> What this task involves
What you return must match the data below exactly, minus any pictures.

> Data supplied
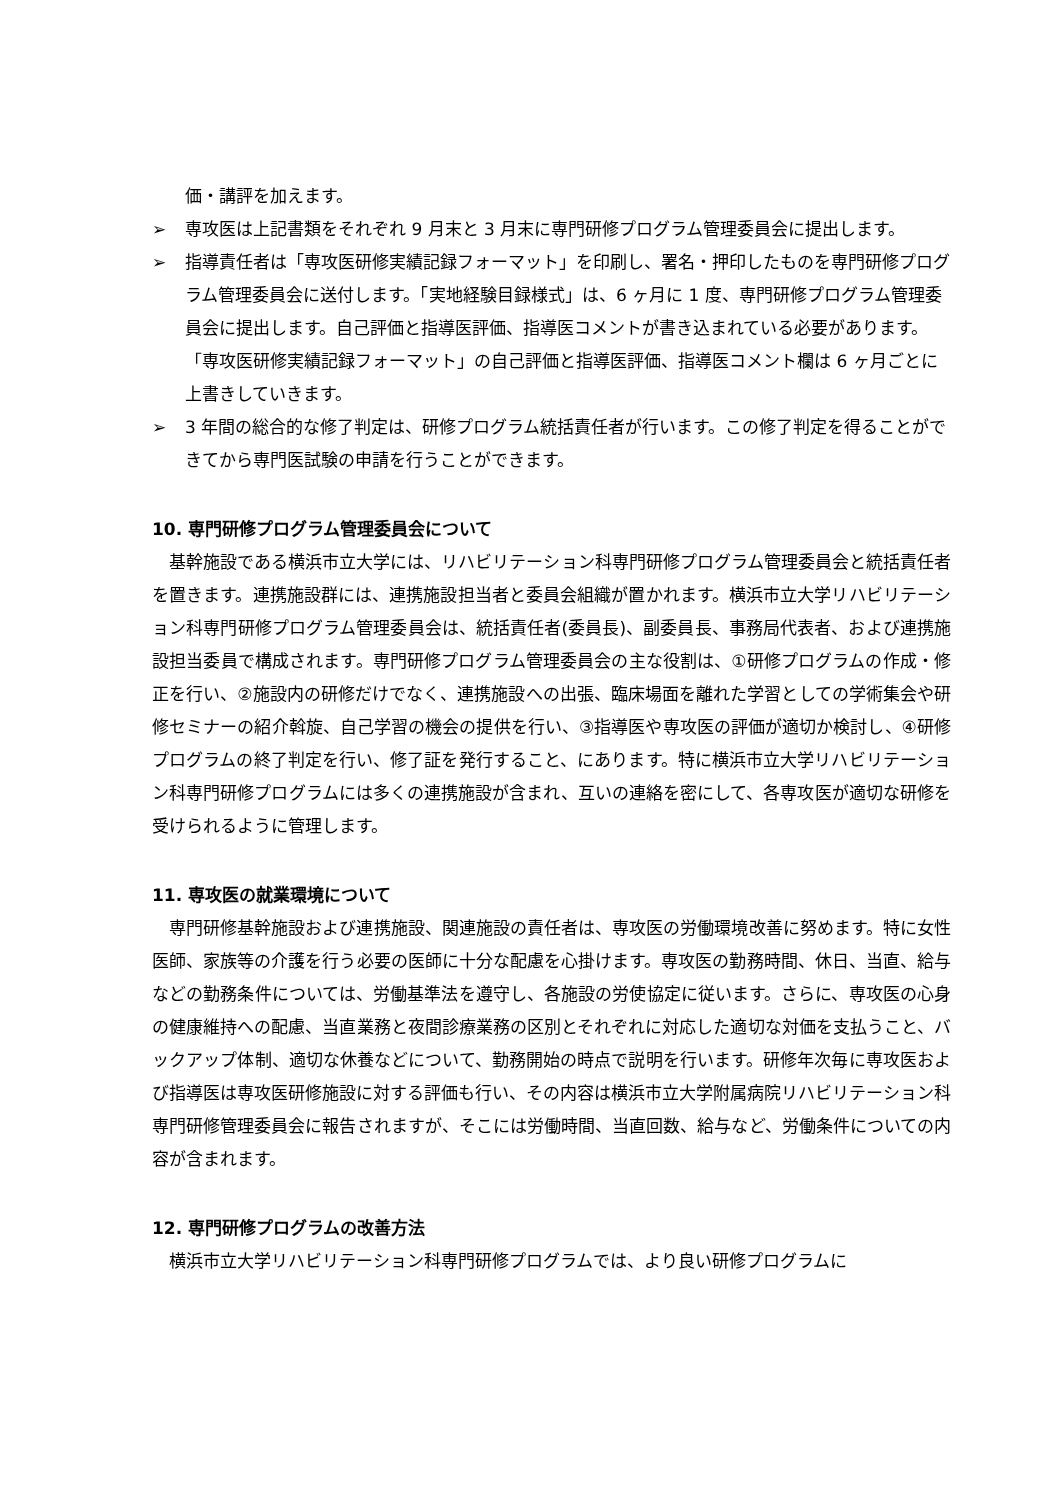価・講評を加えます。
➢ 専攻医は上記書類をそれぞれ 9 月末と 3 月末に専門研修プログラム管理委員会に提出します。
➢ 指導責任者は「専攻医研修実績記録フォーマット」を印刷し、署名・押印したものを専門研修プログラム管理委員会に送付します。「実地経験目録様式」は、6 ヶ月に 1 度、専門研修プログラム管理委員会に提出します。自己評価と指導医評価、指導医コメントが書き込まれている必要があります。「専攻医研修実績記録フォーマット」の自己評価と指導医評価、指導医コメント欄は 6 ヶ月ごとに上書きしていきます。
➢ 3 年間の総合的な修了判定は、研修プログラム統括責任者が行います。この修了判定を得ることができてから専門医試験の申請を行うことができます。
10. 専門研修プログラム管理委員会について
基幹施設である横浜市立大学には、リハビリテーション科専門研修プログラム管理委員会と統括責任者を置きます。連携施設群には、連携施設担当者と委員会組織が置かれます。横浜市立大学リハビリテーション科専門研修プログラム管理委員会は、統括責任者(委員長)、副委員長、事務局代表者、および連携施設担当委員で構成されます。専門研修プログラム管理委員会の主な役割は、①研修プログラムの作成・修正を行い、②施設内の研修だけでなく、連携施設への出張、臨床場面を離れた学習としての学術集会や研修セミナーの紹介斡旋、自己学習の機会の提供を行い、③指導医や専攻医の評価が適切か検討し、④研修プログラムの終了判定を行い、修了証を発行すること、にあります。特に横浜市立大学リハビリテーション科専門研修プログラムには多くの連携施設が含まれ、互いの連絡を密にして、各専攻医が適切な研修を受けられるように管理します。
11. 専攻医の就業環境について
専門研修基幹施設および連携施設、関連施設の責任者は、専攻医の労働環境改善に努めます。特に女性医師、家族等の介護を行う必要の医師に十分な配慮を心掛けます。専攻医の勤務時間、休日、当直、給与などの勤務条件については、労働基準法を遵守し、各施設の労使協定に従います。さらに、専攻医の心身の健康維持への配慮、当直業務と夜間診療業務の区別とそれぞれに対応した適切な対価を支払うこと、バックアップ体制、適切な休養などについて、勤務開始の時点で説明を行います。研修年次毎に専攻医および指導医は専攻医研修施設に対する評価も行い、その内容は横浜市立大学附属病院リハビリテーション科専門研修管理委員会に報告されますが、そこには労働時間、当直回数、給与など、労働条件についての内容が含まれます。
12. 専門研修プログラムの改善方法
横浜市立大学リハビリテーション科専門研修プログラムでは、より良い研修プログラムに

> Response box
価・講評を加えます。
➢ 専攻医は上記書類をそれぞれ 9 月末と 3 月末に専門研修プログラム管理委員会に提出します。
➢ 指導責任者は「専攻医研修実績記録フォーマット」を印刷し、署名・押印したものを専門研修プログラム管理委員会に送付します。「実地経験目録様式」は、6 ヶ月に 1 度、専門研修プログラム管理委員会に提出します。自己評価と指導医評価、指導医コメントが書き込まれている必要があります。「専攻医研修実績記録フォーマット」の自己評価と指導医評価、指導医コメント欄は 6 ヶ月ごとに上書きしていきます。
➢ 3 年間の総合的な修了判定は、研修プログラム統括責任者が行います。この修了判定を得ることができてから専門医試験の申請を行うことができます。
10. 専門研修プログラム管理委員会について
基幹施設である横浜市立大学には、リハビリテーション科専門研修プログラム管理委員会と統括責任者を置きます。連携施設群には、連携施設担当者と委員会組織が置かれます。横浜市立大学リハビリテーション科専門研修プログラム管理委員会は、統括責任者(委員長)、副委員長、事務局代表者、および連携施設担当委員で構成されます。専門研修プログラム管理委員会の主な役割は、①研修プログラムの作成・修正を行い、②施設内の研修だけでなく、連携施設への出張、臨床場面を離れた学習としての学術集会や研修セミナーの紹介斡旋、自己学習の機会の提供を行い、③指導医や専攻医の評価が適切か検討し、④研修プログラムの終了判定を行い、修了証を発行すること、にあります。特に横浜市立大学リハビリテーション科専門研修プログラムには多くの連携施設が含まれ、互いの連絡を密にして、各専攻医が適切な研修を受けられるように管理します。
11. 専攻医の就業環境について
専門研修基幹施設および連携施設、関連施設の責任者は、専攻医の労働環境改善に努めます。特に女性医師、家族等の介護を行う必要の医師に十分な配慮を心掛けます。専攻医の勤務時間、休日、当直、給与などの勤務条件については、労働基準法を遵守し、各施設の労使協定に従います。さらに、専攻医の心身の健康維持への配慮、当直業務と夜間診療業務の区別とそれぞれに対応した適切な対価を支払うこと、バックアップ体制、適切な休養などについて、勤務開始の時点で説明を行います。研修年次毎に専攻医および指導医は専攻医研修施設に対する評価も行い、その内容は横浜市立大学附属病院リハビリテーション科専門研修管理委員会に報告されますが、そこには労働時間、当直回数、給与など、労働条件についての内容が含まれます。
12. 専門研修プログラムの改善方法
横浜市立大学リハビリテーション科専門研修プログラムでは、より良い研修プログラムに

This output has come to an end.